■ **TASK STATEMENT**:
The response must contain every record, repeated exactly.

■ **Stored data entries**:
※
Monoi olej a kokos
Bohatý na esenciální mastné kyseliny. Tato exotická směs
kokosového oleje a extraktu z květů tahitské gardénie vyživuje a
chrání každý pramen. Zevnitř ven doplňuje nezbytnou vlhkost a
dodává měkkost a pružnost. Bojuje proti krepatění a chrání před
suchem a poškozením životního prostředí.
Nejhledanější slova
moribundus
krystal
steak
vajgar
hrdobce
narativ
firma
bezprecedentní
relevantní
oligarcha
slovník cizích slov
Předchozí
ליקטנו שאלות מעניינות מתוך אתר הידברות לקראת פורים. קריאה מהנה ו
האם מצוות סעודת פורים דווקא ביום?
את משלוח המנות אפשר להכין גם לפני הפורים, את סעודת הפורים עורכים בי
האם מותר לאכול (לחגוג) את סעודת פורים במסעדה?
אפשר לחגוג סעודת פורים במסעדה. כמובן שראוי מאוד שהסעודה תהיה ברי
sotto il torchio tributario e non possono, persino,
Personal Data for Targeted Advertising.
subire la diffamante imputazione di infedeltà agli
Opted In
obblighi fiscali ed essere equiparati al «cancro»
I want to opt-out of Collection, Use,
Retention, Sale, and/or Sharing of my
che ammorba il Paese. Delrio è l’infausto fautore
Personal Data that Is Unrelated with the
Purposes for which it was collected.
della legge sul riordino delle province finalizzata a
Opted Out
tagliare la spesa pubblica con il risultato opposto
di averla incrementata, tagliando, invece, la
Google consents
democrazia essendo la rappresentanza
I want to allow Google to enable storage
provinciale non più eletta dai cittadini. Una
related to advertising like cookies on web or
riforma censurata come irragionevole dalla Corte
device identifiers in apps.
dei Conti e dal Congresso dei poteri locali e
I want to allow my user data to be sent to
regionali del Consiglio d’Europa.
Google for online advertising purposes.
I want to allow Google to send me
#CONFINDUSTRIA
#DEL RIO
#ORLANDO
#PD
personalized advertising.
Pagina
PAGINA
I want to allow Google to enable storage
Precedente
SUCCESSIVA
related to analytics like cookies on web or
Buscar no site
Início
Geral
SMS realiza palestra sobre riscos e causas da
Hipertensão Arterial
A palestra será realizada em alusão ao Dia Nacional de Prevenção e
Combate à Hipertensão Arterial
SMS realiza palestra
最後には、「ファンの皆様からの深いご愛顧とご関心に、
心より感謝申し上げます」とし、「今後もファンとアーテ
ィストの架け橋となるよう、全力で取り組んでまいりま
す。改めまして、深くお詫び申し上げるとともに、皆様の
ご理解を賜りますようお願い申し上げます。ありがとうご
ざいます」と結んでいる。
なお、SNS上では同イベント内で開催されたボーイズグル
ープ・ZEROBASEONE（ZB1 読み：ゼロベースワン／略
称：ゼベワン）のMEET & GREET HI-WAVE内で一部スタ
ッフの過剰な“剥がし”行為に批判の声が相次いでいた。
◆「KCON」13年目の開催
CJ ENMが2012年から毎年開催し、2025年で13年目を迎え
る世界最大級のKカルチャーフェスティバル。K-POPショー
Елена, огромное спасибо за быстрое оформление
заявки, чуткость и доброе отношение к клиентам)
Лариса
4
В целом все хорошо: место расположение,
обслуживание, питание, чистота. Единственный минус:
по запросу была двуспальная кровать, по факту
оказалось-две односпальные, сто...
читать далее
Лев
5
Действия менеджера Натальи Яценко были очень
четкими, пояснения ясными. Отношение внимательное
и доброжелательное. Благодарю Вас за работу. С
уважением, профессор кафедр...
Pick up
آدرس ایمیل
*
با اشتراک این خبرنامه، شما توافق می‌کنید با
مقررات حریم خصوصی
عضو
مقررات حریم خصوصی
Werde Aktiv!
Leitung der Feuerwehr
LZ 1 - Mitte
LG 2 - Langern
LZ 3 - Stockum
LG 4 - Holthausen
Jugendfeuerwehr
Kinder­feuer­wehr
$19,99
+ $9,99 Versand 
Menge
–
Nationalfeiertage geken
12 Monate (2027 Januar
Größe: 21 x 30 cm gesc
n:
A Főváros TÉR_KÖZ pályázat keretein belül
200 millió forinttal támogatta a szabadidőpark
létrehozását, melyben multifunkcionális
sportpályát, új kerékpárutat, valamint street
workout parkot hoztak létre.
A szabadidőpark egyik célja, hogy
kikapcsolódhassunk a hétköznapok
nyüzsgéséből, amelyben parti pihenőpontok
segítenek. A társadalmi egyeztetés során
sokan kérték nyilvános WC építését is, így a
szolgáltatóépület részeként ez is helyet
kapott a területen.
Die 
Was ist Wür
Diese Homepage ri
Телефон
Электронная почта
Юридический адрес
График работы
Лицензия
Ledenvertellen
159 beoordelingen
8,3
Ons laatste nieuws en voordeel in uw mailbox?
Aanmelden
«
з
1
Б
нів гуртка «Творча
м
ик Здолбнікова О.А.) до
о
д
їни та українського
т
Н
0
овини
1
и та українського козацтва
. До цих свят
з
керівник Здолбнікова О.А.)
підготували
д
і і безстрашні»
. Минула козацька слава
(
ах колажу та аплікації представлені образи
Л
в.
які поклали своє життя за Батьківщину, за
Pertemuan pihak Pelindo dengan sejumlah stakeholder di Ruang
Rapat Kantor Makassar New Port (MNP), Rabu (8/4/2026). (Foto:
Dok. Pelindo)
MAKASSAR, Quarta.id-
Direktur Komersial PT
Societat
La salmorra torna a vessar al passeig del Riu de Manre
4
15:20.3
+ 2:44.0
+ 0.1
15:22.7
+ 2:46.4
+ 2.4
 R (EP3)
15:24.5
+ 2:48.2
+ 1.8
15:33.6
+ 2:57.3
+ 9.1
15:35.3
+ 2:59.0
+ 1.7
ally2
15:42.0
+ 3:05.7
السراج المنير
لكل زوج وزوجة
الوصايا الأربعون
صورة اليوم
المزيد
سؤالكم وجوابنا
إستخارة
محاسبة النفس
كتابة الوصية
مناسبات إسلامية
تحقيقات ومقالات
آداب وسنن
※
■ **RESPONSE**:
Monoi olej a kokos
Bohatý na esenciální mastné kyseliny. Tato exotická směs
kokosového oleje a extraktu z květů tahitské gardénie vyživuje a
chrání každý pramen. Zevnitř ven doplňuje nezbytnou vlhkost a
dodává měkkost a pružnost. Bojuje proti krepatění a chrání před
suchem a poškozením životního prostředí.
Nejhledanější slova
moribundus
krystal
steak
vajgar
hrdobce
narativ
firma
bezprecedentní
relevantní
oligarcha
slovník cizích slov
Předchozí
ליקטנו שאלות מעניינות מתוך אתר הידברות לקראת פורים. קריאה מהנה ו
האם מצוות סעודת פורים דווקא ביום?
את משלוח המנות אפשר להכין גם לפני הפורים, את סעודת הפורים עורכים בי
האם מותר לאכול (לחגוג) את סעודת פורים במסעדה?
אפשר לחגוג סעודת פורים במסעדה. כמובן שראוי מאוד שהסעודה תהיה ברי
sotto il torchio tributario e non possono, persino,
Personal Data for Targeted Advertising.
subire la diffamante imputazione di infedeltà agli
Opted In
obblighi fiscali ed essere equiparati al «cancro»
I want to opt-out of Collection, Use,
Retention, Sale, and/or Sharing of my
che ammorba il Paese. Delrio è l’infausto fautore
Personal Data that Is Unrelated with the
Purposes for which it was collected.
della legge sul riordino delle province finalizzata a
Opted Out
tagliare la spesa pubblica con il risultato opposto
di averla incrementata, tagliando, invece, la
Google consents
democrazia essendo la rappresentanza
I want to allow Google to enable storage
provinciale non più eletta dai cittadini. Una
related to advertising like cookies on web or
riforma censurata come irragionevole dalla Corte
device identifiers in apps.
dei Conti e dal Congresso dei poteri locali e
I want to allow my user data to be sent to
regionali del Consiglio d’Europa.
Google for online advertising purposes.
I want to allow Google to send me
#CONFINDUSTRIA
#DEL RIO
#ORLANDO
#PD
personalized advertising.
Pagina
PAGINA
I want to allow Google to enable storage
Precedente
SUCCESSIVA
related to analytics like cookies on web or
Buscar no site
Início
Geral
SMS realiza palestra sobre riscos e causas da
Hipertensão Arterial
A palestra será realizada em alusão ao Dia Nacional de Prevenção e
Combate à Hipertensão Arterial
SMS realiza palestra
最後には、「ファンの皆様からの深いご愛顧とご関心に、
心より感謝申し上げます」とし、「今後もファンとアーテ
ィストの架け橋となるよう、全力で取り組んでまいりま
す。改めまして、深くお詫び申し上げるとともに、皆様の
ご理解を賜りますようお願い申し上げます。ありがとうご
ざいます」と結んでいる。
なお、SNS上では同イベント内で開催されたボーイズグル
ープ・ZEROBASEONE（ZB1 読み：ゼロベースワン／略
称：ゼベワン）のMEET & GREET HI-WAVE内で一部スタ
ッフの過剰な“剥がし”行為に批判の声が相次いでいた。
◆「KCON」13年目の開催
CJ ENMが2012年から毎年開催し、2025年で13年目を迎え
る世界最大級のKカルチャーフェスティバル。K-POPショー
Елена, огромное спасибо за быстрое оформление
заявки, чуткость и доброе отношение к клиентам)
Лариса
4
В целом все хорошо: место расположение,
обслуживание, питание, чистота. Единственный минус:
по запросу была двуспальная кровать, по факту
оказалось-две односпальные, сто...
читать далее
Лев
5
Действия менеджера Натальи Яценко были очень
четкими, пояснения ясными. Отношение внимательное
и доброжелательное. Благодарю Вас за работу. С
уважением, профессор кафедр...
Pick up
آدرس ایمیل
*
با اشتراک این خبرنامه، شما توافق می‌کنید با
مقررات حریم خصوصی
عضو
مقررات حریم خصوصی
Werde Aktiv!
Leitung der Feuerwehr
LZ 1 - Mitte
LG 2 - Langern
LZ 3 - Stockum
LG 4 - Holthausen
Jugendfeuerwehr
Kinder­feuer­wehr
$19,99
+ $9,99 Versand 
Menge
–
Nationalfeiertage geken
12 Monate (2027 Januar
Größe: 21 x 30 cm gesc
n:
A Főváros TÉR_KÖZ pályázat keretein belül
200 millió forinttal támogatta a szabadidőpark
létrehozását, melyben multifunkcionális
sportpályát, új kerékpárutat, valamint street
workout parkot hoztak létre.
A szabadidőpark egyik célja, hogy
kikapcsolódhassunk a hétköznapok
nyüzsgéséből, amelyben parti pihenőpontok
segítenek. A társadalmi egyeztetés során
sokan kérték nyilvános WC építését is, így a
szolgáltatóépület részeként ez is helyet
kapott a területen.
Die 
Was ist Wür
Diese Homepage ri
Телефон
Электронная почта
Юридический адрес
График работы
Лицензия
Ledenvertellen
159 beoordelingen
8,3
Ons laatste nieuws en voordeel in uw mailbox?
Aanmelden
«
з
1
Б
нів гуртка «Творча
м
ик Здолбнікова О.А.) до
о
д
їни та українського
т
Н
0
овини
1
и та українського козацтва
. До цих свят
з
керівник Здолбнікова О.А.)
підготували
д
і і безстрашні»
. Минула козацька слава
(
ах колажу та аплікації представлені образи
Л
в.
які поклали своє життя за Батьківщину, за
Pertemuan pihak Pelindo dengan sejumlah stakeholder di Ruang
Rapat Kantor Makassar New Port (MNP), Rabu (8/4/2026). (Foto:
Dok. Pelindo)
MAKASSAR, Quarta.id-
Direktur Komersial PT
Societat
La salmorra torna a vessar al passeig del Riu de Manre
4
15:20.3
+ 2:44.0
+ 0.1
15:22.7
+ 2:46.4
+ 2.4
 R (EP3)
15:24.5
+ 2:48.2
+ 1.8
15:33.6
+ 2:57.3
+ 9.1
15:35.3
+ 2:59.0
+ 1.7
ally2
15:42.0
+ 3:05.7
السراج المنير
لكل زوج وزوجة
الوصايا الأربعون
صورة اليوم
المزيد
سؤالكم وجوابنا
إستخارة
محاسبة النفس
كتابة الوصية
مناسبات إسلامية
تحقيقات ومقالات
آداب وسنن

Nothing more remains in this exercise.